Ces pastilles, rigoureusement pensées pour Snapchat, font des cartons auprès des étudiants. Avec la certitude que, dans tous les cas, au bout de 24 heures, sur Snapchat, la vidéo s’autodétruira.

"Je ne suis pas un acteur de cinéma"

Mais ce parti pris, franchement décalé, est loin d'être la norme. Eloïc Peyrache, directeur délégué d’HEC, joue régulièrement dans des films étudiants, diffusés sur Youtube, mais dans certaines limites. "Ma présence dans les films doit rester anecdotique. Je ne suis pas un acteur de cinéma. Si je veux me mettre en scène, j’écris un papier. Ma légitimité, c’est sur le management d’une institution", insiste le jeune directeur, qui, à son arrivée en 2008, a accepté d'apparaître dans ce qui fut l’un des premiers lipdubs de l’histoire de l’enseignement supérieur, diffusés sur Youtube.

Depuis, les directeurs généraux Bernard Ramanantsoa et aujourd'hui Peter Todd se sont prêtés au jeu, notamment, pour le film de diplômation. Pour autant, l’exercice reste toujours périlleux : "On peut être décalé mais à condition d’être excellent, la frontière avec le pathétique est ténue", insiste Eloïc Peyrache.

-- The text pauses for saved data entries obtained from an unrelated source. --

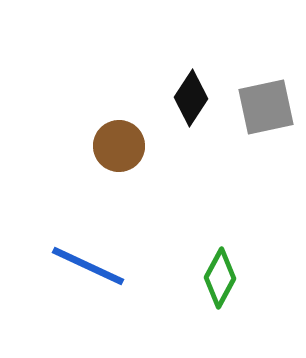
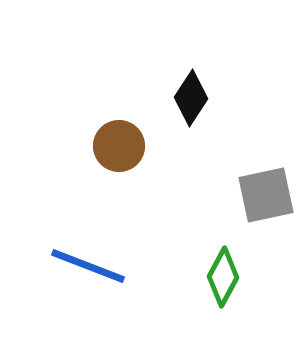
gray square: moved 88 px down
blue line: rotated 4 degrees counterclockwise
green diamond: moved 3 px right, 1 px up
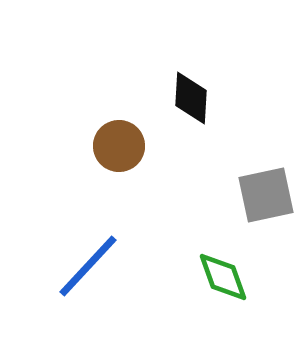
black diamond: rotated 30 degrees counterclockwise
blue line: rotated 68 degrees counterclockwise
green diamond: rotated 48 degrees counterclockwise
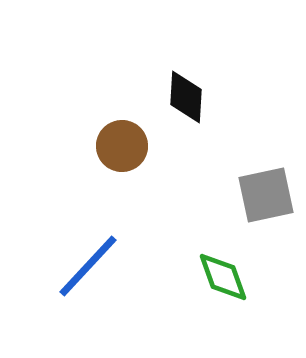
black diamond: moved 5 px left, 1 px up
brown circle: moved 3 px right
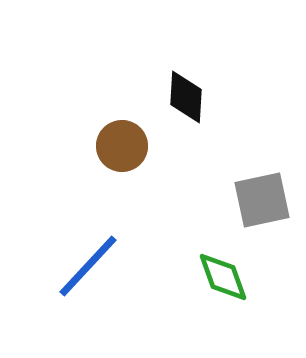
gray square: moved 4 px left, 5 px down
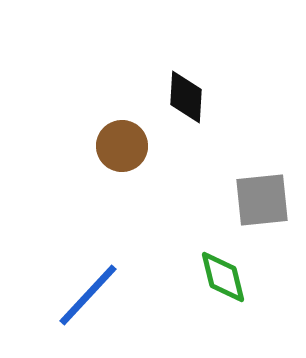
gray square: rotated 6 degrees clockwise
blue line: moved 29 px down
green diamond: rotated 6 degrees clockwise
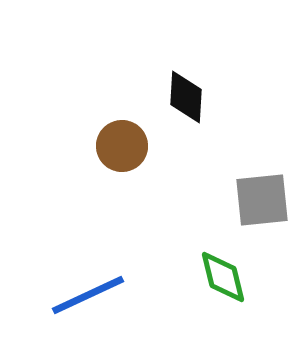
blue line: rotated 22 degrees clockwise
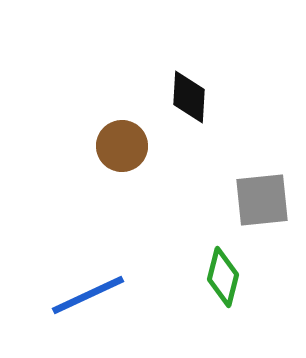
black diamond: moved 3 px right
green diamond: rotated 28 degrees clockwise
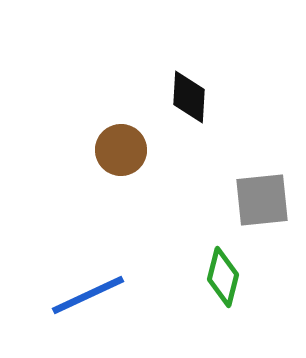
brown circle: moved 1 px left, 4 px down
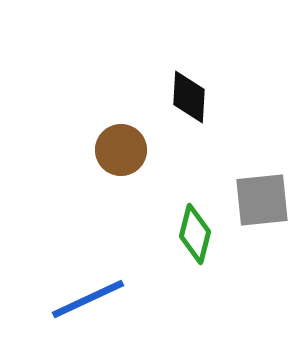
green diamond: moved 28 px left, 43 px up
blue line: moved 4 px down
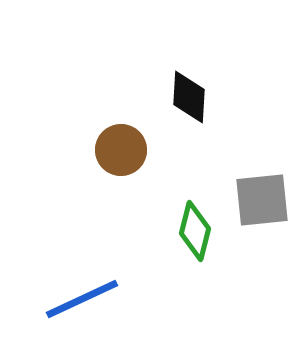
green diamond: moved 3 px up
blue line: moved 6 px left
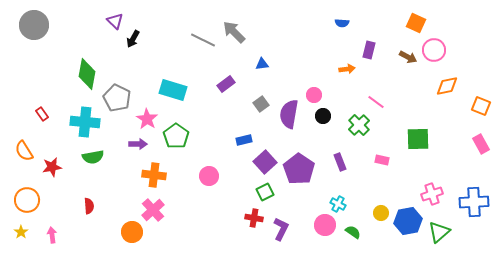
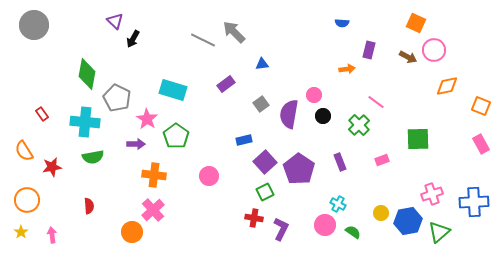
purple arrow at (138, 144): moved 2 px left
pink rectangle at (382, 160): rotated 32 degrees counterclockwise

Habitué aux premires rôles des films réalisés à l'occasion de l'accueil des admissibles – entraîneur de rugby dans le film Hakademy en 2015, chef d’orchestre dans Business Calling en 2016 –, Stéphan Bourcieu a poliment refusé en 2017 celui du sergent Hartman dans le remake de la scène culte de "Full Metal Jacket", tournée par la team admissible. 

"Les étudiants souhaitaient que je participe, mais plusieurs membres du personnel m’ont dit : 'Vous passez déjà pour quelqu’un d’exigeant, si vous jouez ce rôle, pour qui allez-vous passer ?'" Décalé, donc, mais pas trop... Un directeur reste un directeur.